Tra il 1990 e il 2019, l’aspettativa di vita globale è aumentata in media di 0,27 anni, più alta dell’incremento annuale di 0,16 anni previsto tra il 2022 e il 2050. Questo tasso di crescita dell’aspettativa di vita è stato molto più lento per la superregione ad alto reddito, il Nord Africa e il Medio Oriente, il Sud‑Est asiatico, l’Asia orientale e l’Oceania.

Tuttavia, si stima che le aspettative di vita dal 2022 al 2023 siano tornate o superate i livelli del 2019. Entro il 2050, lo studio prevede che l’aspettativa di vita globale per le donne sarà poco sopra gli 80 anni e per gli uomini poco sopra i 75 anni.
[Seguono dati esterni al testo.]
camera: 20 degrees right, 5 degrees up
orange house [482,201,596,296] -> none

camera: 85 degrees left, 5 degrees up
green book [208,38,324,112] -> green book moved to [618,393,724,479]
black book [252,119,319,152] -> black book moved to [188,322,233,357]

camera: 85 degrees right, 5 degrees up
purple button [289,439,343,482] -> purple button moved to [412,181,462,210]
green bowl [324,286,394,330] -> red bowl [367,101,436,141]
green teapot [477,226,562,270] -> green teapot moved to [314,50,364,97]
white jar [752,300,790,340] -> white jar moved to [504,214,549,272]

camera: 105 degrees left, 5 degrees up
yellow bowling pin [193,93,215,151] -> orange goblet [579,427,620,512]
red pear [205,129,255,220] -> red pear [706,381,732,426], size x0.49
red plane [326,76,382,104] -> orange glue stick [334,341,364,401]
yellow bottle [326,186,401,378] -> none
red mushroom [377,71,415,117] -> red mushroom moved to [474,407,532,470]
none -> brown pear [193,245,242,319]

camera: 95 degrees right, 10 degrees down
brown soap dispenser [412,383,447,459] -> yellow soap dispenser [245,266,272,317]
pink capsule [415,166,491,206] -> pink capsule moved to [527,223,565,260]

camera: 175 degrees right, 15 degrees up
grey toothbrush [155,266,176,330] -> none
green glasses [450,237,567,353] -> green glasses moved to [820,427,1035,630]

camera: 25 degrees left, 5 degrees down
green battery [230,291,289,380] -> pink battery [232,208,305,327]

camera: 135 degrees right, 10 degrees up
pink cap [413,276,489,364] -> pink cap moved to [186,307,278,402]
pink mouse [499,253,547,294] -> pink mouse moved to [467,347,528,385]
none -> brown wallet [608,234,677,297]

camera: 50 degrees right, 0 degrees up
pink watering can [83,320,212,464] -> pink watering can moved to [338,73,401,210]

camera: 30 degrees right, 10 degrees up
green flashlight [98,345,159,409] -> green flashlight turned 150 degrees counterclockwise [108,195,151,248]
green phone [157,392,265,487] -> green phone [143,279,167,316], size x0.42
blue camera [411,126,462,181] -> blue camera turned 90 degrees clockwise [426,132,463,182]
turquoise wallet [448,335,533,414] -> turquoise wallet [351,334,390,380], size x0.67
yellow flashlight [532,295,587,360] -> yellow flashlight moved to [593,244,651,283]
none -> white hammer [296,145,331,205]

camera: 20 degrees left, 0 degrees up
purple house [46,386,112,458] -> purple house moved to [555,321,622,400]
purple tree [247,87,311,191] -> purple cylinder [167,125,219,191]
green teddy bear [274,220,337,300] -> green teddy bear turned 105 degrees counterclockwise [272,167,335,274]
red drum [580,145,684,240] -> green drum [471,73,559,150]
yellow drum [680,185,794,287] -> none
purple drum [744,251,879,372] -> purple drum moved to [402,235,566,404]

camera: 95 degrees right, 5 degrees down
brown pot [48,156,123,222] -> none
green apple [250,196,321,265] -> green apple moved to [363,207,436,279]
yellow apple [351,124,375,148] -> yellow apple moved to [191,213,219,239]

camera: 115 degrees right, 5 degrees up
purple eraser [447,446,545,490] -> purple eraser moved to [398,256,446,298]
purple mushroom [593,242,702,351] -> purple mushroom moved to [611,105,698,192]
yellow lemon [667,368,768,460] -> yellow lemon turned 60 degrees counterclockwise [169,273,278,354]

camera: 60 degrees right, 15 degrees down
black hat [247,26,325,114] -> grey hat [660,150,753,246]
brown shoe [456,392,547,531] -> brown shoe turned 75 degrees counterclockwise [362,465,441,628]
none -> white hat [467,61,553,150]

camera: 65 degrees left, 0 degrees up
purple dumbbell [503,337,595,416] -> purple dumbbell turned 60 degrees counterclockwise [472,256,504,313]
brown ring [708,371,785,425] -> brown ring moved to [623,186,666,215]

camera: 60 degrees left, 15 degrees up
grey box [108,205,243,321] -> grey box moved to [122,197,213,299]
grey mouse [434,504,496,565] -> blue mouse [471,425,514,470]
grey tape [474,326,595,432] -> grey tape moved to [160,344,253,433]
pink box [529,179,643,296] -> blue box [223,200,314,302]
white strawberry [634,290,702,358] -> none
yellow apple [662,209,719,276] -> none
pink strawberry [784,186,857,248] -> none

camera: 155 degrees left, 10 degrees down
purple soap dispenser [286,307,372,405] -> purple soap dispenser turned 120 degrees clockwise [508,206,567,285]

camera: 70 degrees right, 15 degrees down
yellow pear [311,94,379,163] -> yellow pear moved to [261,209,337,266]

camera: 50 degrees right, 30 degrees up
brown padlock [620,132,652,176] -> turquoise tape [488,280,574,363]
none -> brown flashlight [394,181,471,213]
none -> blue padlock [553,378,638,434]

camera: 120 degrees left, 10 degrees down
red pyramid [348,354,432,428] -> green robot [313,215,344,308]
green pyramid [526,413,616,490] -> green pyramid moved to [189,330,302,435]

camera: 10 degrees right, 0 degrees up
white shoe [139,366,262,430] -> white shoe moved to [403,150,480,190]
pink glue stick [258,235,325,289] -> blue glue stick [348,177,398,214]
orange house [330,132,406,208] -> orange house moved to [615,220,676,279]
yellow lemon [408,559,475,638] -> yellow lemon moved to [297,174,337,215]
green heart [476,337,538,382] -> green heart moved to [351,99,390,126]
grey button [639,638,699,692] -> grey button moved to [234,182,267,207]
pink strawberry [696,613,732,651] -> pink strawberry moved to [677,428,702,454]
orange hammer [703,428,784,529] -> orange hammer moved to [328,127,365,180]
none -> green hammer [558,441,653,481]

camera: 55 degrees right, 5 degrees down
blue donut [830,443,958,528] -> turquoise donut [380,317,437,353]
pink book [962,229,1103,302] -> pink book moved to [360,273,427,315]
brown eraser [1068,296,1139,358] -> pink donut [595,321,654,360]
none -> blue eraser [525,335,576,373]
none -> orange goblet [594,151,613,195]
Quindi, l’aspettativa di vita globale continuerà ad aumentare complessivamente e sia per gli uomini che per le donne in tutte le sette super‑regioni GBD.

Secondo i dati dello studio, le età medie più alte nelle diverse regioni sono le seguenti: Armenia in Asia Centrale, 84,8; Slovenia, 87,4; ed Estonia in Europa Orientale, 85,8.

Nelle regioni ad alto reddito, Singapore guida l’Asia Pacifico con 89,7, il Canada in Nord America con 85,8 e il Cile nell’America Latina meridionale con 85,5. In Europa occidentale, San Marino si attesta a 90, il Perù in America Latina andina a 84, le Bermuda nei Caraibi a 88,3, la Colombia in America Latina centrale a 86,7 e il Brasile in America Latina tropicale a 83,2.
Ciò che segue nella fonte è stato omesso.